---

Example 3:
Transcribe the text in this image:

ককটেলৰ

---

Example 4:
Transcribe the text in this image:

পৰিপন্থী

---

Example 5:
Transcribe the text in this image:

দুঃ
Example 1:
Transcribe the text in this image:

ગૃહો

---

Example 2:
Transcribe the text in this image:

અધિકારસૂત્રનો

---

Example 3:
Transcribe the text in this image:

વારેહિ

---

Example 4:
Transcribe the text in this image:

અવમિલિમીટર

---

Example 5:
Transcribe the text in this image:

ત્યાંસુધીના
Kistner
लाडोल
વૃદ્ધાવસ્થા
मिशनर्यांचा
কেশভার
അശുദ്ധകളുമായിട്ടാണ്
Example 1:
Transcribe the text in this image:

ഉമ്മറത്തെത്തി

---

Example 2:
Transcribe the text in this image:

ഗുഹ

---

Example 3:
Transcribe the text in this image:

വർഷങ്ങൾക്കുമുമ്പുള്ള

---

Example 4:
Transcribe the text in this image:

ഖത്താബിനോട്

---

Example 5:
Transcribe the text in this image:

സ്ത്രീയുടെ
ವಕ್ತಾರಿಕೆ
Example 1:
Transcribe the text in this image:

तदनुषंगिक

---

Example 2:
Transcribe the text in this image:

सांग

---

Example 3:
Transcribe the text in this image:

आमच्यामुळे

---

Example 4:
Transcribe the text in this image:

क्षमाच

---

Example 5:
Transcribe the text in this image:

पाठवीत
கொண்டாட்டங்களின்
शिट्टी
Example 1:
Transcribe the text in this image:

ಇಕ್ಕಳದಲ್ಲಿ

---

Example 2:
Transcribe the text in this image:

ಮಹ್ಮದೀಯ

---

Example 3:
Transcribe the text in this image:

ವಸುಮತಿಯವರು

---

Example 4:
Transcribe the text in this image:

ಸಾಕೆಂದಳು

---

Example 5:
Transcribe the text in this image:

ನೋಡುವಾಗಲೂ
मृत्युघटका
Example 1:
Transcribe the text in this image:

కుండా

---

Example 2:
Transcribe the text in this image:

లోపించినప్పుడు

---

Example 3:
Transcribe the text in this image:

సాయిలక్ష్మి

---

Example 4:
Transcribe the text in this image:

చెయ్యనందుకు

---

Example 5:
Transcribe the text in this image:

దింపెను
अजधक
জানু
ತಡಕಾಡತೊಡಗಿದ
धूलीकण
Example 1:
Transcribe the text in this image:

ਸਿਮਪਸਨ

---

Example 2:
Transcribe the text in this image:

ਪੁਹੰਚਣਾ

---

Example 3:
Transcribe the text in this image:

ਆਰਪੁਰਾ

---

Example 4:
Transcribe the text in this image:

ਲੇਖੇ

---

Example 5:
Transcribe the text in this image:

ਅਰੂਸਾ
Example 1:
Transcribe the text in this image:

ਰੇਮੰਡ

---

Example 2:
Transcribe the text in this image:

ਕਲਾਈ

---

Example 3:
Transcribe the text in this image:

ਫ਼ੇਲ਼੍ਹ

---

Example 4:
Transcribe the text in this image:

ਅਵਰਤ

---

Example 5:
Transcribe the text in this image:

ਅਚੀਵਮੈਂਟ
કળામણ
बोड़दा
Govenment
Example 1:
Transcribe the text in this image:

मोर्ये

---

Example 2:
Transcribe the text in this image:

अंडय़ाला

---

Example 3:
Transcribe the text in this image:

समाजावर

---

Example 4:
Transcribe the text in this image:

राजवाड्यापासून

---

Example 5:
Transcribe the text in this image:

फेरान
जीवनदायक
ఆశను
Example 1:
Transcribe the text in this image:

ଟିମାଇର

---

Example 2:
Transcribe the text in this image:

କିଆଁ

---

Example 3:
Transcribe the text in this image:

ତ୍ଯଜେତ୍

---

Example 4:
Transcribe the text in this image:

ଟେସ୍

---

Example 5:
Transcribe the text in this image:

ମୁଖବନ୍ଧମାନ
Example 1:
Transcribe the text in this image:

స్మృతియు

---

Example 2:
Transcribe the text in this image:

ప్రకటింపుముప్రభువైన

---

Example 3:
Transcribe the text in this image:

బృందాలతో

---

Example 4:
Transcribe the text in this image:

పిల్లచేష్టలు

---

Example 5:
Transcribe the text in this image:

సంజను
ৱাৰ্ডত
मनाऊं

DESCRIPTION OF THE TASK: Your reply should contain every entry, repeated exactly.

RESPONSE TO THE TASK:
---

Example 3:
Transcribe the text in this image:

ককটেলৰ

---

Example 4:
Transcribe the text in this image:

পৰিপন্থী

---

Example 5:
Transcribe the text in this image:

দুঃ
Example 1:
Transcribe the text in this image:

ગૃહો

---

Example 2:
Transcribe the text in this image:

અધિકારસૂત્રનો

---

Example 3:
Transcribe the text in this image:

વારેહિ

---

Example 4:
Transcribe the text in this image:

અવમિલિમીટર

---

Example 5:
Transcribe the text in this image:

ત્યાંસુધીના
Kistner
लाडोल
વૃદ્ધાવસ્થા
मिशनर्यांचा
কেশভার
അശുദ്ധകളുമായിട്ടാണ്
Example 1:
Transcribe the text in this image:

ഉമ്മറത്തെത്തി

---

Example 2:
Transcribe the text in this image:

ഗുഹ

---

Example 3:
Transcribe the text in this image:

വർഷങ്ങൾക്കുമുമ്പുള്ള

---

Example 4:
Transcribe the text in this image:

ഖത്താബിനോട്

---

Example 5:
Transcribe the text in this image:

സ്ത്രീയുടെ
ವಕ್ತಾರಿಕೆ
Example 1:
Transcribe the text in this image:

तदनुषंगिक

---

Example 2:
Transcribe the text in this image:

सांग

---

Example 3:
Transcribe the text in this image:

आमच्यामुळे

---

Example 4:
Transcribe the text in this image:

क्षमाच

---

Example 5:
Transcribe the text in this image:

पाठवीत
கொண்டாட்டங்களின்
शिट्टी
Example 1:
Transcribe the text in this image:

ಇಕ್ಕಳದಲ್ಲಿ

---

Example 2:
Transcribe the text in this image:

ಮಹ್ಮದೀಯ

---

Example 3:
Transcribe the text in this image:

ವಸುಮತಿಯವರು

---

Example 4:
Transcribe the text in this image:

ಸಾಕೆಂದಳು

---

Example 5:
Transcribe the text in this image:

ನೋಡುವಾಗಲೂ
मृत्युघटका
Example 1:
Transcribe the text in this image:

కుండా

---

Example 2:
Transcribe the text in this image:

లోపించినప్పుడు

---

Example 3:
Transcribe the text in this image:

సాయిలక్ష్మి

---

Example 4:
Transcribe the text in this image:

చెయ్యనందుకు

---

Example 5:
Transcribe the text in this image:

దింపెను
अजधक
জানু
ತಡಕಾಡತೊಡಗಿದ
धूलीकण
Example 1:
Transcribe the text in this image:

ਸਿਮਪਸਨ

---

Example 2:
Transcribe the text in this image:

ਪੁਹੰਚਣਾ

---

Example 3:
Transcribe the text in this image:

ਆਰਪੁਰਾ

---

Example 4:
Transcribe the text in this image:

ਲੇਖੇ

---

Example 5:
Transcribe the text in this image:

ਅਰੂਸਾ
Example 1:
Transcribe the text in this image:

ਰੇਮੰਡ

---

Example 2:
Transcribe the text in this image:

ਕਲਾਈ

---

Example 3:
Transcribe the text in this image:

ਫ਼ੇਲ਼੍ਹ

---

Example 4:
Transcribe the text in this image:

ਅਵਰਤ

---

Example 5:
Transcribe the text in this image:

ਅਚੀਵਮੈਂਟ
કળામણ
बोड़दा
Govenment
Example 1:
Transcribe the text in this image:

मोर्ये

---

Example 2:
Transcribe the text in this image:

अंडय़ाला

---

Example 3:
Transcribe the text in this image:

समाजावर

---

Example 4:
Transcribe the text in this image:

राजवाड्यापासून

---

Example 5:
Transcribe the text in this image:

फेरान
जीवनदायक
ఆశను
Example 1:
Transcribe the text in this image:

ଟିମାଇର

---

Example 2:
Transcribe the text in this image:

କିଆଁ

---

Example 3:
Transcribe the text in this image:

ତ୍ଯଜେତ୍

---

Example 4:
Transcribe the text in this image:

ଟେସ୍

---

Example 5:
Transcribe the text in this image:

ମୁଖବନ୍ଧମାନ
Example 1:
Transcribe the text in this image:

స్మృతియు

---

Example 2:
Transcribe the text in this image:

ప్రకటింపుముప్రభువైన

---

Example 3:
Transcribe the text in this image:

బృందాలతో

---

Example 4:
Transcribe the text in this image:

పిల్లచేష్టలు

---

Example 5:
Transcribe the text in this image:

సంజను
ৱাৰ্ডত
मनाऊं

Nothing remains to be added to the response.